Writing for Entertainment Weekly, Steve Daly graded the sequel a "C−", criticizing it as a "knockoff" that "carries the Disney label and costs about as much as a tape of Aladdin, but it's clear from the first jerky frame that the same time, care, and creativity didn't go into it".

==Adaptations==
===Comic===
When Disney was publishing its own comics in the mid-1990s, it produced a two-issue Aladdin comic presenting an alternate version of The Return of Jafar. It was titled The Return of Aladdin. The comic is introduced by the Peddler from the first film.

The story starts off showing that Aladdin has been particularly bored of palace life. Meanwhile, Jafar has escaped the Cave of Wonders. Iago is given the task of finding the right master for Jafar to manipulate into setting him free. Their search seems hopeless-- everyone either spends all three wishes on themselves or doesn't understand how to free Jafar. They find someone to use the lamp; she is known as Isabella, a master magician. Isabella is similar in appearance to Jafar (although his clothing is green). His first wish is to return to Agrabah Palace (as he performed entertainment for the Sultan in the first film).
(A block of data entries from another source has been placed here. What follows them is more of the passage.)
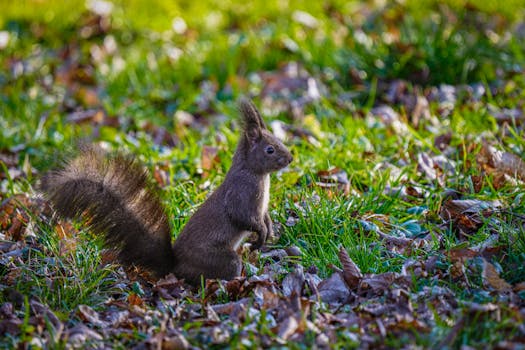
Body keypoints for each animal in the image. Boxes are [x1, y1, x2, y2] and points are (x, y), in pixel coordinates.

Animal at [40, 98, 292, 284]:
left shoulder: (260, 206)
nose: (290, 158)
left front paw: (269, 231)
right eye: (270, 149)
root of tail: (175, 266)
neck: (256, 174)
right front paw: (261, 236)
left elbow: (264, 217)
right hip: (220, 259)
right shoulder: (241, 195)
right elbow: (243, 217)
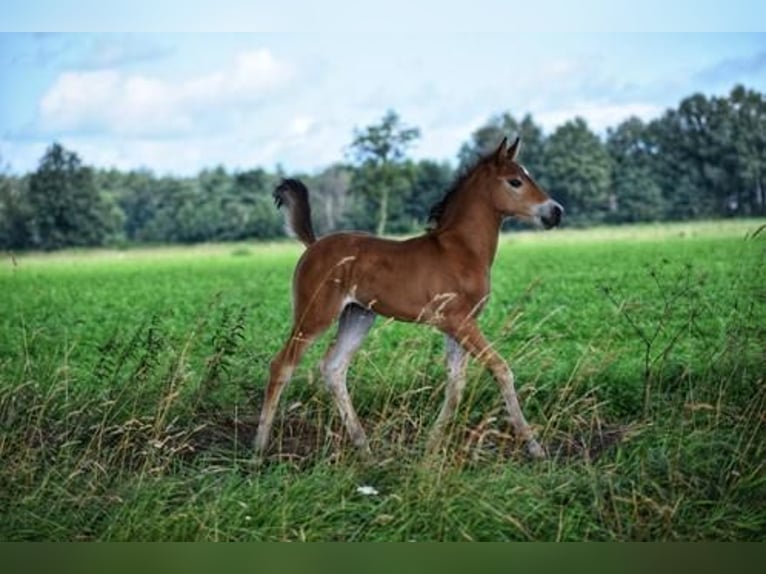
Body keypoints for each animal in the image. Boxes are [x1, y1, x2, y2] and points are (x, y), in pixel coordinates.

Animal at [256, 136, 564, 464]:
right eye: (515, 181)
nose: (556, 211)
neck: (460, 250)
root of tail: (313, 245)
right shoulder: (459, 322)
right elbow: (501, 370)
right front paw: (535, 447)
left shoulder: (458, 325)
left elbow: (456, 384)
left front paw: (430, 446)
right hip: (315, 314)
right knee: (282, 365)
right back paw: (259, 449)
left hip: (358, 316)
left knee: (333, 369)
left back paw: (365, 450)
His second wish is for an army of soldiers to pursue Aladdin and Jasmine when they catch on to Jafar's presence. He is persuaded to use his third wish to trap Jafar and Iago in the lamp again, sending them back to the cave. Due to persuasion by the Genie, the Sultan hires Isabella for a permanent entertainment job at the Palace. The end of the story shows the Peddler having a black lamp similar to Jafar's, but he claims it to be worthless.

===Video game===
The plot of the film is loosely used in Agrabah, one of the worlds in Kingdom Hearts II, and the Peddler appears from the first film. As in the film, Iago escapes from Jafar and does his best to respect Aladdin, Jasmine, Sora, Donald Duck, and Goofy, although Jafar cons him into aiding him in his revenge, almost damaging Iago's friendship with Aladdin and Sora, but he redeems himself after taking a blow for Aladdin that almost claims his life. The Peddler, at the beginning, comes across Jafar's lamp, but sells it to Aladdin, Sora, Donald and Goofy for a rare artifact in the Cave of Wonders. Despite Aladdin sealing the lamp in the Palace dungeon, the Peddler breaks into the dungeon and frees Jafar, unleashing his fury on Agrabah until he is defeated by Sora and company. The Peddler's fate is left ambiguous.
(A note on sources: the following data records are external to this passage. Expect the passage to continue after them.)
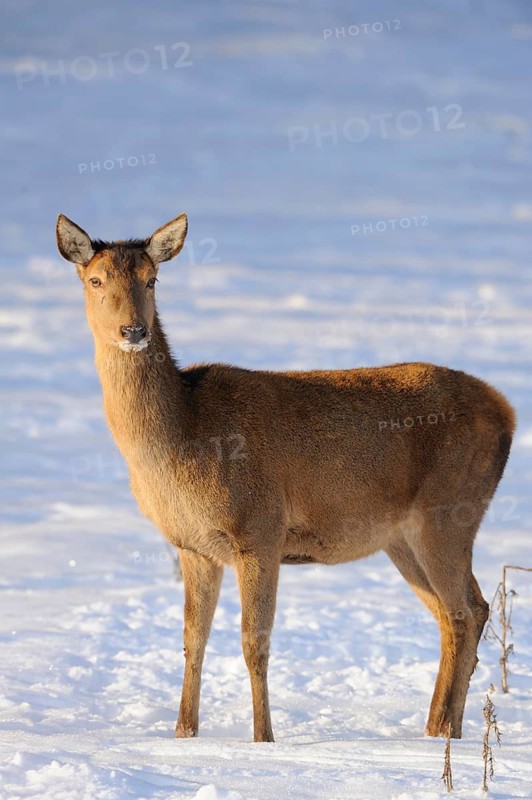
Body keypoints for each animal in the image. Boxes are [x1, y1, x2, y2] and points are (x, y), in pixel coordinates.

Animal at [56, 212, 515, 743]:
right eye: (96, 279)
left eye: (152, 279)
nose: (133, 330)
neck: (181, 440)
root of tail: (508, 413)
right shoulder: (193, 544)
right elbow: (194, 638)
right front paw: (183, 734)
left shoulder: (260, 529)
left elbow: (253, 643)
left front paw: (264, 740)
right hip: (401, 539)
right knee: (457, 612)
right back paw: (436, 729)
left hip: (450, 512)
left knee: (465, 612)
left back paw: (444, 734)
Furthermore, there is a mild allusion to the Agrabah boss battle in Kingdom Hearts. Sora must fight Jafar in Genie form, surrounded by a lava pit with raising and lowering levels, while Iago flies above with Jafar's lamp. Only striking the lamp has any effect on Jafar's health. This fight also takes place in the second game, Kingdom Hearts: Chain of Memories, and its PlayStation 2 remake. In both versions of Chain of Memories, the boss fight is due to the majority of the game being illusions created from Sora's memories. A second playable character, Riku, also fights Jafar in his storyline. The battle is again visited in Kingdom Hearts Coded.

==Follow-ups==
The film was followed by a television series titled Aladdin, which served as the overall third installment, and another direct-to-video sequel, Aladdin and the King of Thieves, which was released in 1996. The franchise was later revisited in "Hercules and the Arabian Night", a crossover episode with the Hercules animated series, and in the segment More Than a Peacock Princess from Disney Princess Enchanted Tales: Follow Your Dreams.